Mass Upgrade Infrastructure SOP

Every once in a while, we need to apply mass upgrades to our servers for various security and other upgrades.

Contact Information

Owner

Fedora Infrastructure Team

Contact

#fedora-admin, sysadmin-main, infrastructure@lists.fedoraproject.org, #fedora-noc

Location

All over the world.

Servers

all

Purpose

Apply kernel/other upgrades to all of our servers

Preparation

Mass updates are usually applied every few months or sooner if there’s some critical bugs fixed. Mass updates are done outside of freeze windows to avoid causing any problems for Fedora releases.

The following items are all done before the actual mass update:

  • Plan a outage window or windows outside of a freeze.

  • File a outage ticket in the fedora-infrastructure tracker, using the outage template. This should describe the exact time/date and what is included.

  • Get the outage ticket reviewed by someone else to confirm there’s no mistakes in it.

  • Sent outage announcement to infrastructure and devel-announce lists (for outages that affect contributors only) or infrastructure, devel-announce and announce (for outages that affect all users).

  • Add a 'planned' outage to fedorastatus. This will show the planned outage there for higher visibility.

  • Setup a hackmd or other shared document that lists all the virthosts and bare metal hosts that need rebooting and organize it per day. This is used to track what admin is handling what server(s).
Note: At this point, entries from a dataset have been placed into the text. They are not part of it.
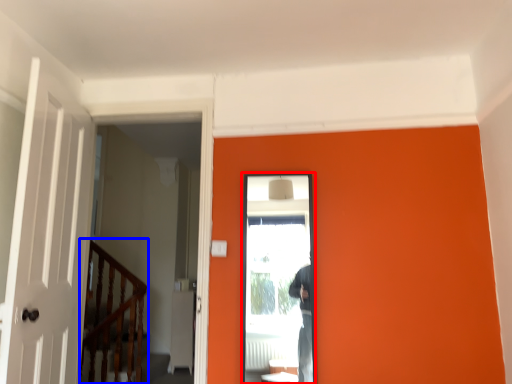
Question: Which object appears farthest to the camera in this image, screen door (highlighted by a red box) or rail (highlighted by a blue box)?

Choices:
 (A) screen door
 (B) rail

Answer: (B)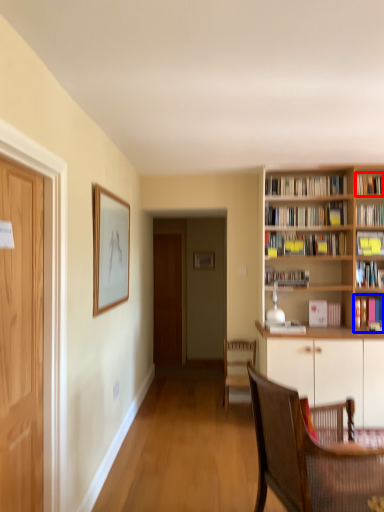
Question: Which object appears closest to the camera in this image, book (highlighted by a red box) or book (highlighted by a blue box)?

Choices:
 (A) book
 (B) book

Answer: (B)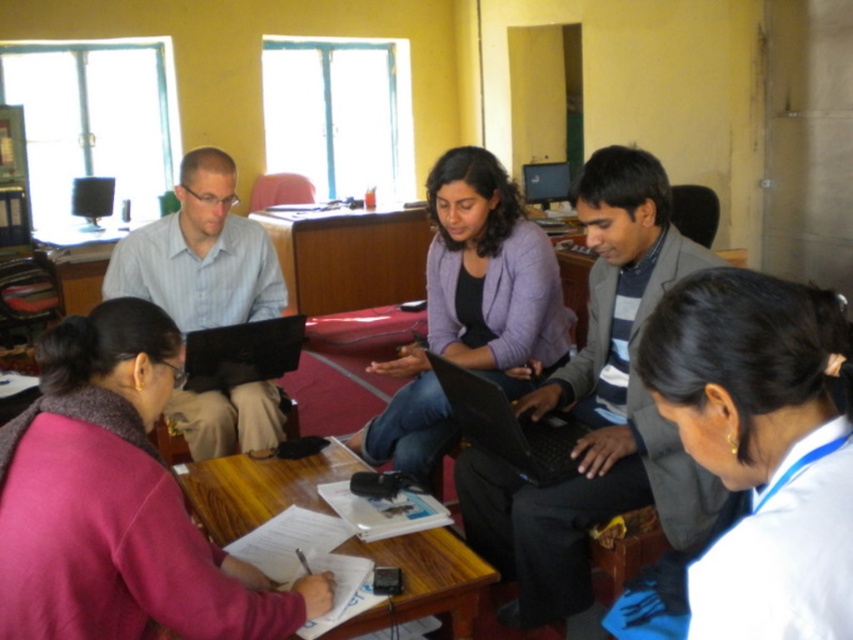
You are standing at the entrance of the room and want to locate the matte light blue shirt at upper left and the black glossy laptop at center. Based on their positions, which object is closer to the ceiling?

The matte light blue shirt at upper left is above the black glossy laptop at center, so the matte light blue shirt at upper left is closer to the ceiling.

You are a new participant entering the room and want to sit next to the person wearing the matte light blue shirt at upper left. Which side of the black glossy laptop at center should you sit on to be closest to that person?

The matte light blue shirt at upper left is to the left of the black glossy laptop at center, so you should sit to the left side of the black glossy laptop at center to be closest to the person wearing the matte light blue shirt at upper left.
Typically updates/reboots are done on all staging hosts on a monday, then all non outage causing hosts on tuesday and then finally the outages are on wednsday.

Staging

Any updates that can be tested in staging or a pre-production environment should be tested there first. Including new kernels, updates to core database applications / libraries. Web applications, libraries, etc. This is typically done a few days before the actual outage. Too far in advance and things may have changed again, so it’s important to do this just before the production updates.

Non outage causing hosts

Some hosts can be safely updated/rebooted without an outage because they either have multiple machines in a load balancer or are not visible to end users or other reasons. These updates are typically done on tuesday of the outage week so they are done before the outage on wed. These hosts include proxies and a number of virthosts that have vm’s that meet this criteria.

Special Considerations

While this may not be a complete list, here are some special things that must be taken into account before rebooting certain systems:

Post reboot action

The following machines require post-boot actions (mostly entering passphrases). Make sure admins that have the passphrases are on hand for the reboot:

  • backup01 (ssh agent passphrase for backup ssh key)
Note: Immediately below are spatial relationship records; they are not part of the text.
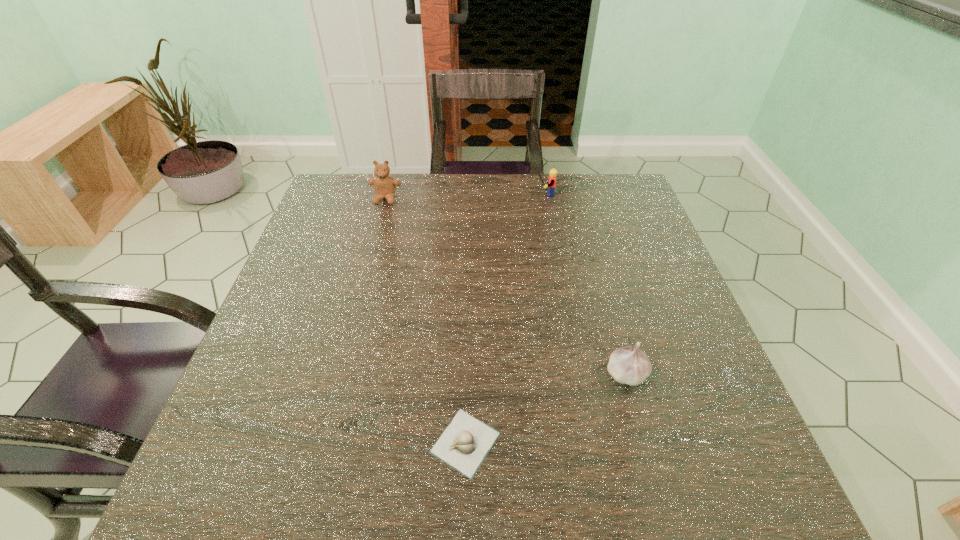
Identify the location of Lego. The height and width of the screenshot is (540, 960). (553, 173).

Image resolution: width=960 pixels, height=540 pixels. I want to click on teddy bear, so click(384, 185).

Identify the location of the taller garlic. Image resolution: width=960 pixels, height=540 pixels. pyautogui.click(x=628, y=365).

Find the location of a particular element. Image resolution: width=960 pixels, height=540 pixels. the farther garlic is located at coordinates (628, 365).

Locate an element on the screen. the shortest object is located at coordinates (464, 444).

Where is `the nearer garlic`? The image size is (960, 540). the nearer garlic is located at coordinates (464, 444).

This screenshot has height=540, width=960. In order to click on free spot located on the front-facing side of the Lego in this screenshot , I will do `click(489, 194)`.

What are the coordinates of `free spot located on the front-facing side of the Lego` in the screenshot? It's located at (398, 194).

At what (x,y) coordinates should I click in order to perform the action: click on vacant space located on the front-facing side of the Lego. Please return your answer as a coordinate pair (x, y). The width and height of the screenshot is (960, 540). Looking at the image, I should click on (495, 194).

At what (x,y) coordinates should I click in order to perform the action: click on free space located on the face of the teddy bear. Please return your answer as a coordinate pair (x, y). This screenshot has width=960, height=540. Looking at the image, I should click on (366, 273).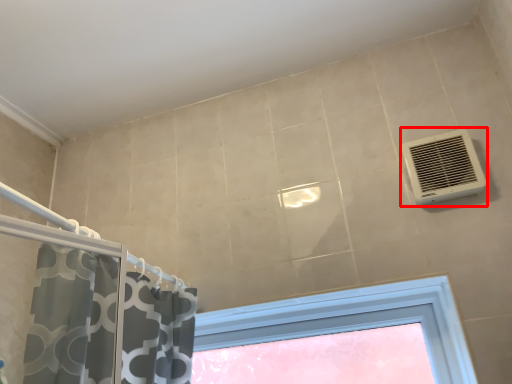
Question: From the image, what is the correct spatial relationship of air conditioning (annotated by the red box) in relation to window?

Choices:
 (A) left
 (B) right

Answer: (B)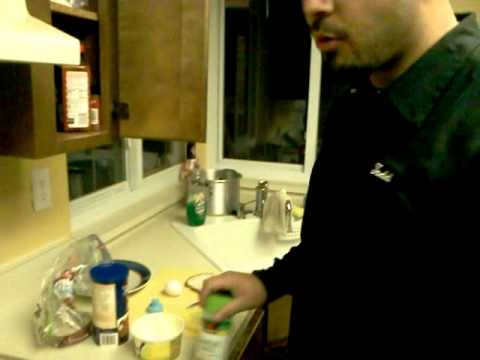
Where is `cutting board`? The image size is (480, 360). cutting board is located at coordinates (178, 302).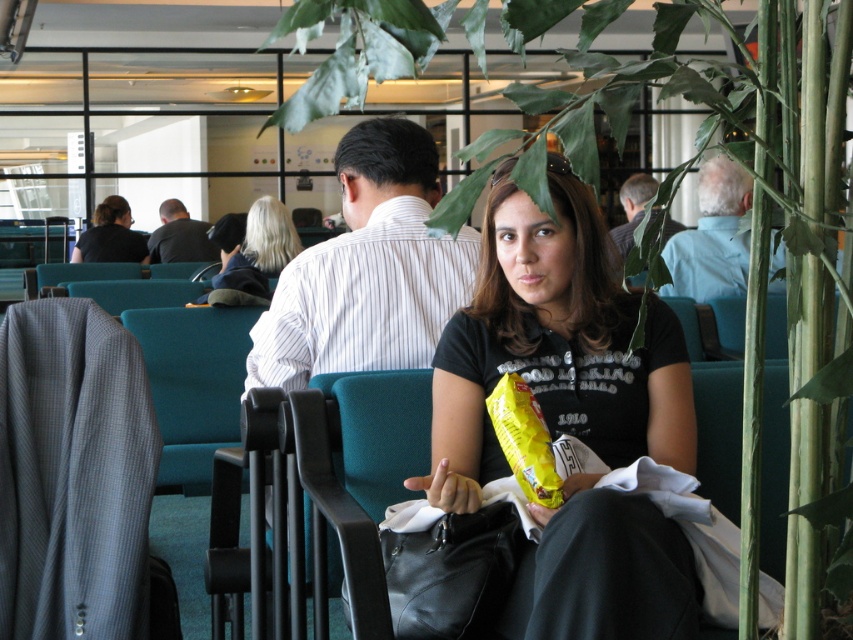
Looking at this image, you are a barista at the cafe and need to retrieve an item from the counter. You see the black leather bag at center and the gray fabric shirt at center. Which one is closer to the counter?

The black leather bag at center is below the gray fabric shirt at center, so it is closer to the counter.

You are a barista at the cafe and need to place a customer order. The customer has a black leather bag at center and a gray fabric shirt at center. Which item can you hand over first if you want to give the smaller item first?

The black leather bag at center is smaller than the gray fabric shirt at center, so you can hand over the black leather bag at center first.

You are a barista trying to deliver a drink to a customer. You see the black leather bag at center and the gray fabric shirt at center. Which one is closer to you?

The black leather bag at center and gray fabric shirt at center are 3.50 meters apart, so you need to determine which one is closer based on their positions. However, the description only provides the distance between them, not their individual distances from you. Without additional information about their exact locations relative to your position, it is impossible to determine which is closer.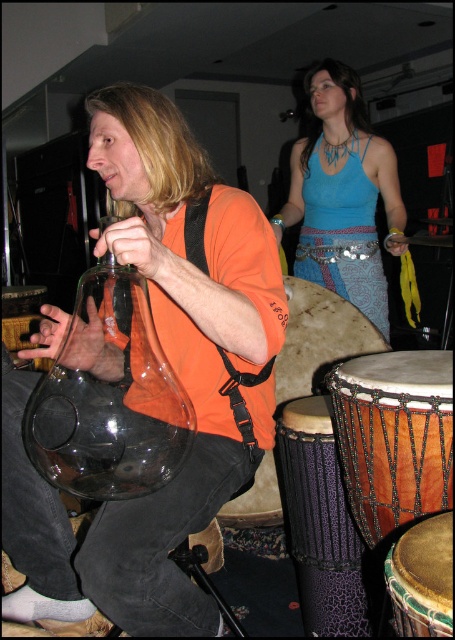
Which is behind, point (318, 70) or point (237, 502)?

The point (318, 70) is behind.

Is blue fabric top at upper center bigger than brown textured drum at lower center?

Yes.

Between point (338, 266) and point (232, 515), which one is positioned in front?

Point (232, 515) is more forward.

The height and width of the screenshot is (640, 455). In order to click on blue fabric top at upper center in this screenshot , I will do `click(342, 195)`.

Does blue fabric top at upper center have a greater height compared to brown textured drum at lower right?

Indeed, blue fabric top at upper center has a greater height compared to brown textured drum at lower right.

Who is positioned more to the right, blue fabric top at upper center or brown textured drum at lower right?

Positioned to the right is blue fabric top at upper center.

I want to click on blue fabric top at upper center, so click(x=342, y=195).

You are a GUI agent. You are given a task and a screenshot of the screen. Output one action in this format:
    pyautogui.click(x=<x>, y=<y>)
    Task: Click on the blue fabric top at upper center
    The image size is (455, 640).
    Given the screenshot: What is the action you would take?
    coord(342,195)

Is point (436, 577) farther from viewer compared to point (261, 525)?

No, it is not.

Does leather drum at lower right have a lesser height compared to brown textured drum at lower center?

Correct, leather drum at lower right is not as tall as brown textured drum at lower center.

Is point (435, 532) positioned after point (239, 496)?

No, it is in front of (239, 496).

This screenshot has width=455, height=640. What are the coordinates of `leather drum at lower right` in the screenshot? It's located at (421, 579).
  • sign-vault01 (NSS passphrase for sigul service and luks passphrase)

  • sign-bridge01 (run: 'sigul_bridge -dvv' after it comes back up, not passphrase needed)

  • autosign01 (NSS passphrase for robosignatory service and luks passphrase)
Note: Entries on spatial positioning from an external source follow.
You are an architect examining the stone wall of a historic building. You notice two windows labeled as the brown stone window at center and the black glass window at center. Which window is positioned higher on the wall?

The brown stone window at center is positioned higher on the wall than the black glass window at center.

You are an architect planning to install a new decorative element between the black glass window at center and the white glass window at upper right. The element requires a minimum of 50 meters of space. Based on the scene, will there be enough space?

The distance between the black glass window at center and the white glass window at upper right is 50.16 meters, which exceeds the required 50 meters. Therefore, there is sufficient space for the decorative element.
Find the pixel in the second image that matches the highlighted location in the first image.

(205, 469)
  • buildvm-s390x-15/16/16 ( need sshfs mount of koji volume redone)

  • batcave01 (ssh agent passphrase for ansible ssh key)

  • notifs-backend01 ( rabbitmqctl eval 'application:set_env(rabbit, consumer_timeout, 36000000).' systemctl restart fmn-backend@1; for i in seq 1 24; do echo $i; systemctl restart fmn-worker@$i | cat; done

Bastion01 and Bastion02 and openvpn server

If a reboot of bastion01 is done during an outage, nothing needs to be changed here. However, if bastion01 will be down for an extended period of time openvpn can be switched to bastion02 by stopping openvpn-server@openvpn on bastion01 and starting it on bastion02.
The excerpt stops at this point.